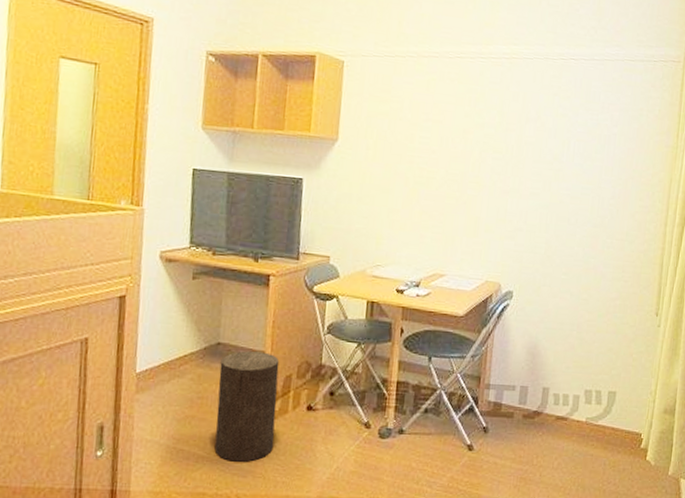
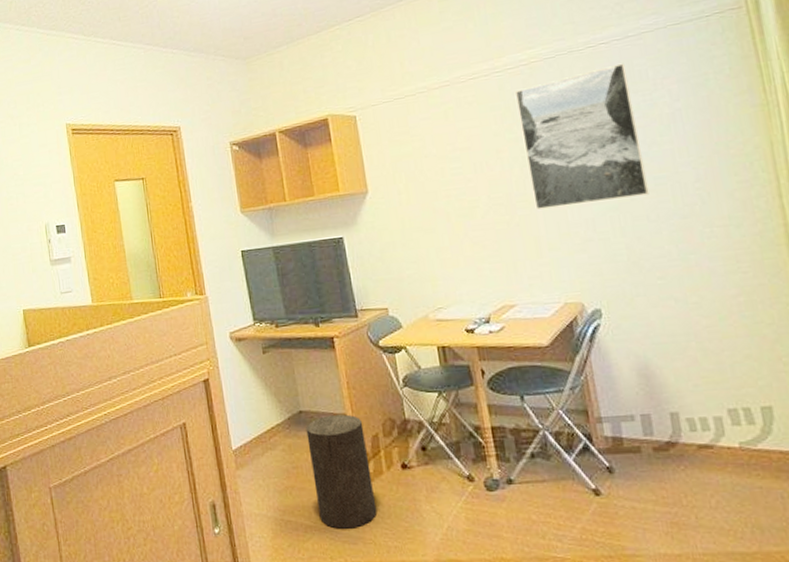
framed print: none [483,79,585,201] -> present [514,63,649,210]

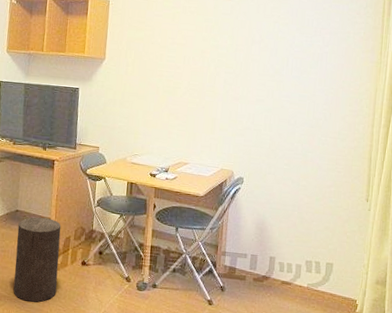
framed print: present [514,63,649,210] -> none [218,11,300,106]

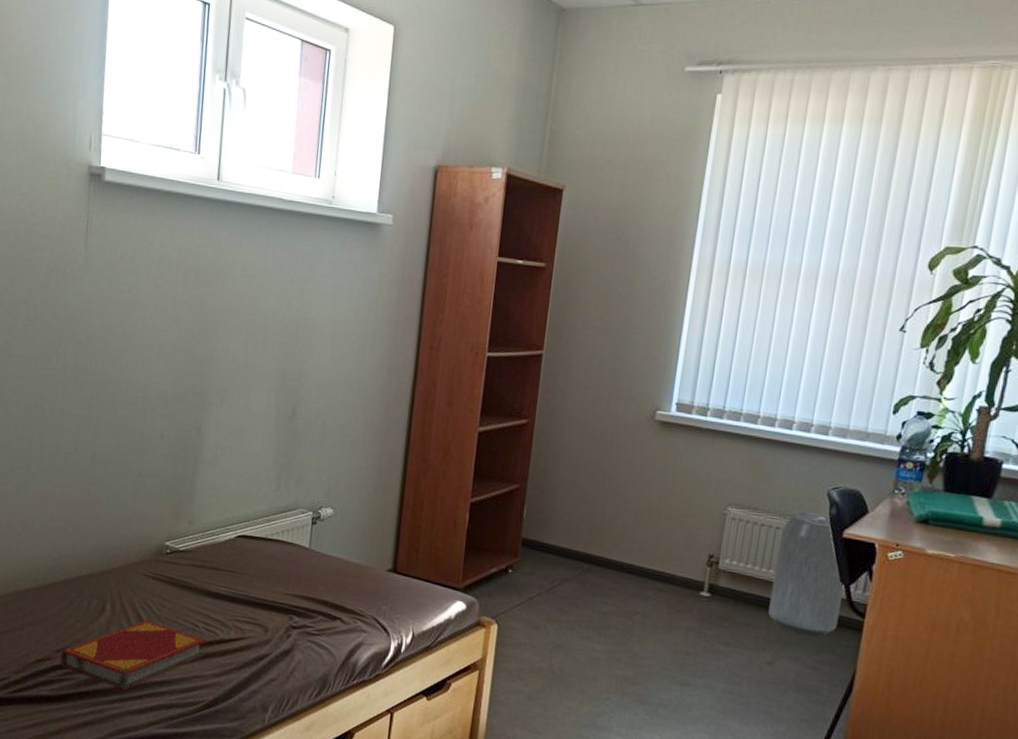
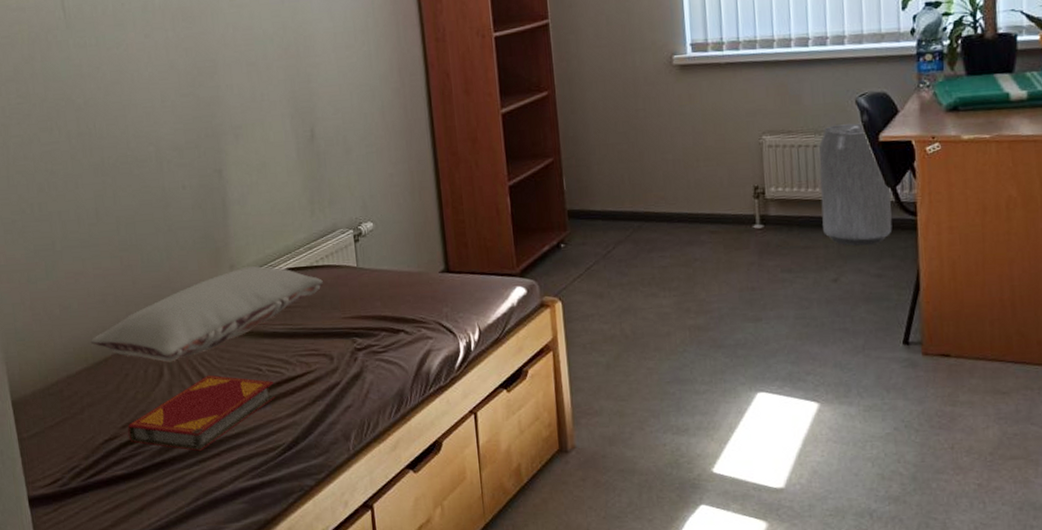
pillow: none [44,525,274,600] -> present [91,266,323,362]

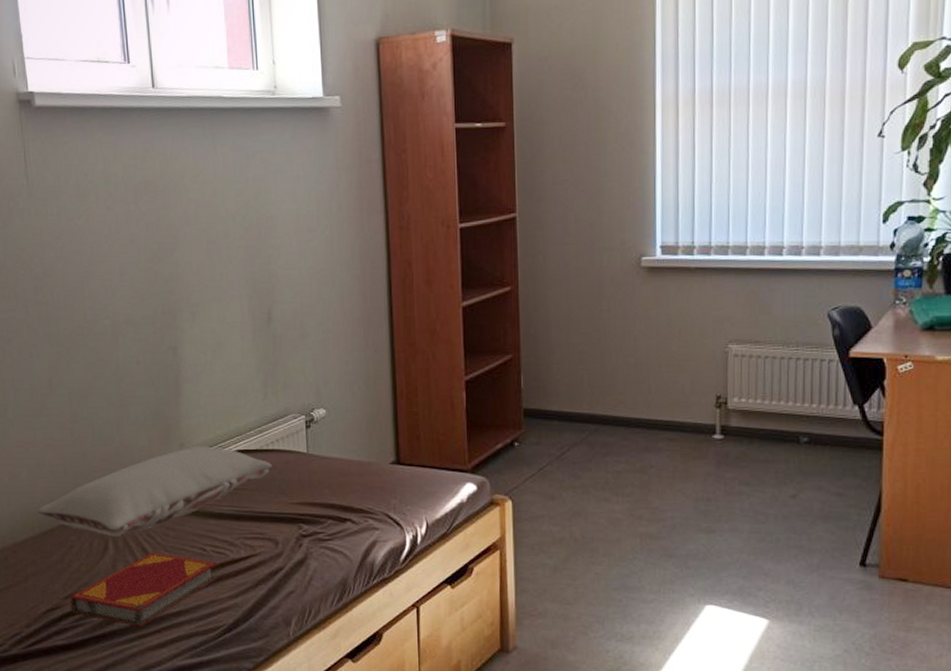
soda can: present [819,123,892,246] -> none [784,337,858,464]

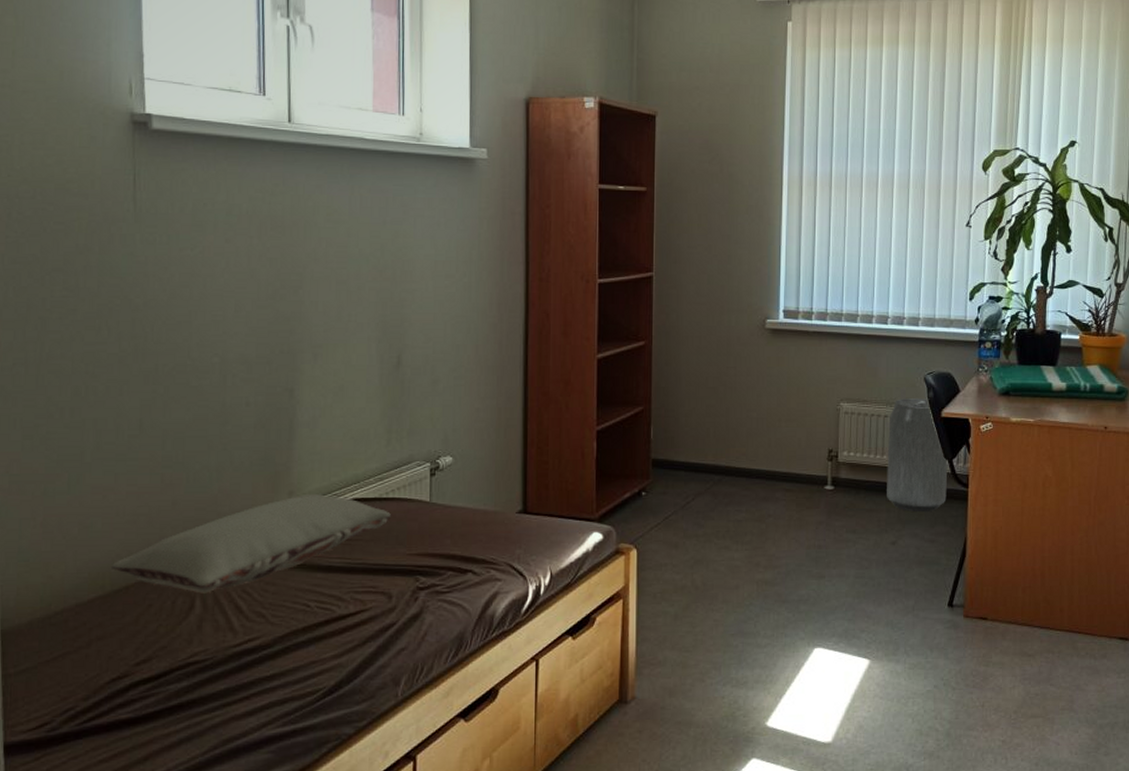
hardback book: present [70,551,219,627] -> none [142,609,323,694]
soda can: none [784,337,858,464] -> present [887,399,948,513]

--

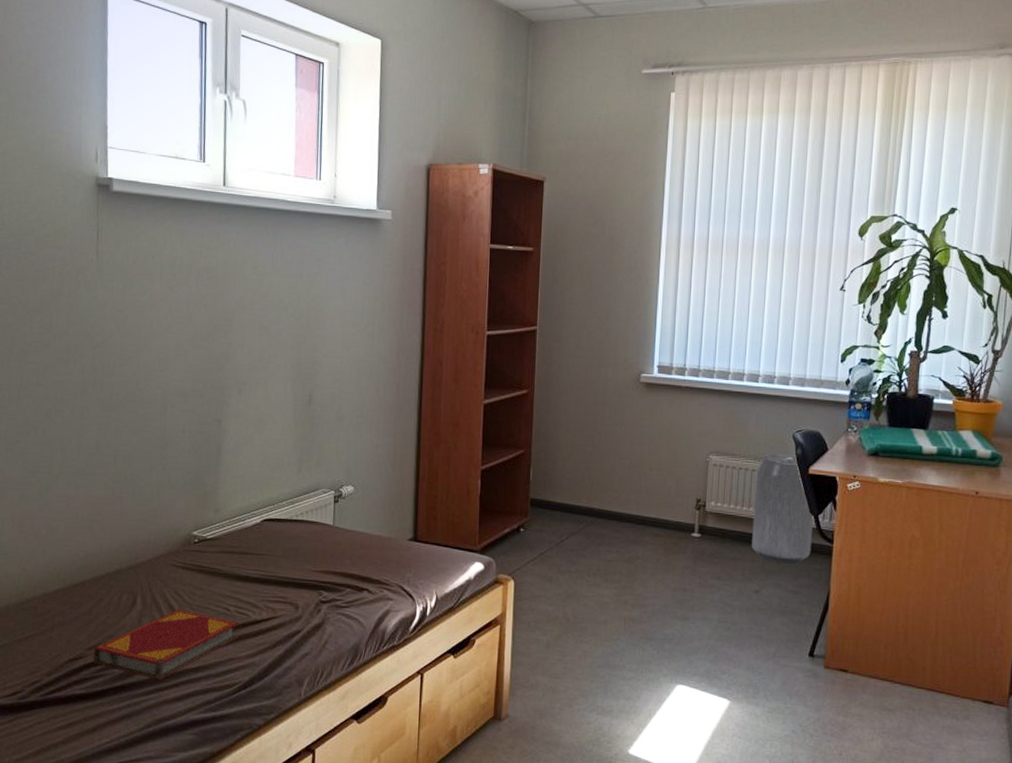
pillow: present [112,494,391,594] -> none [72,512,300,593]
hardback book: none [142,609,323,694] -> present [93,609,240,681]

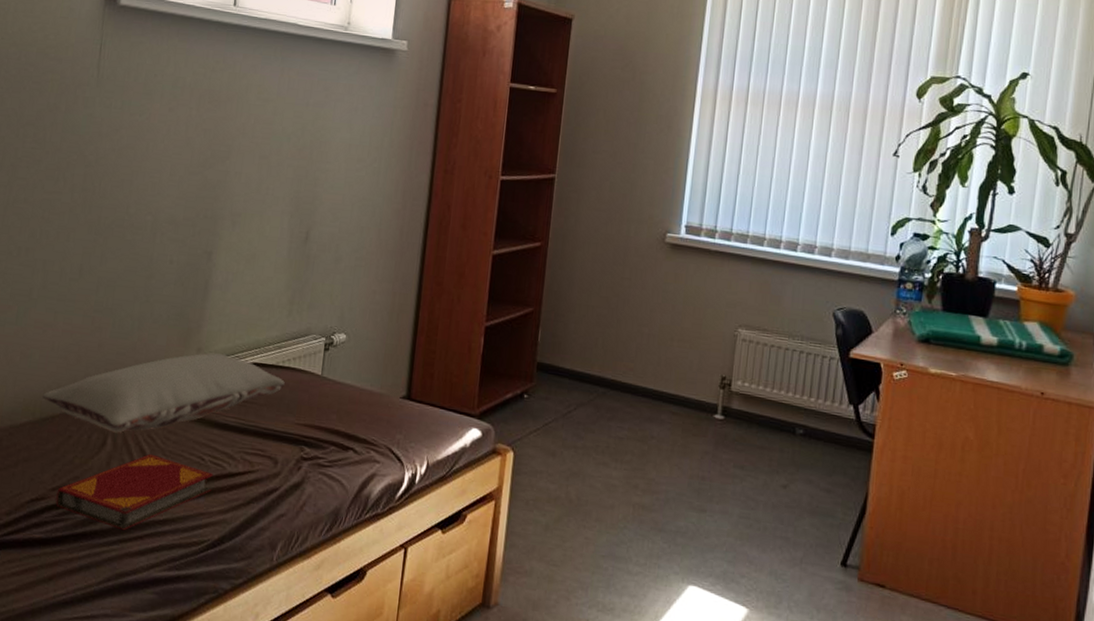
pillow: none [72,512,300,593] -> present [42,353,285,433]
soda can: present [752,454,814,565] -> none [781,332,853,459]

• [Description of the task]
Exactly the lines starting at the one above with "framed print: present" and ending at the one with "soda can: none" should be printed, and nothing else. Omit the pictures.

• [Response to this task]
framed print: present [514,63,649,210] -> none [218,11,300,106]

pillow: none [44,525,274,600] -> present [91,266,323,362]

soda can: present [819,123,892,246] -> none [784,337,858,464]

hardback book: present [70,551,219,627] -> none [142,609,323,694]
soda can: none [784,337,858,464] -> present [887,399,948,513]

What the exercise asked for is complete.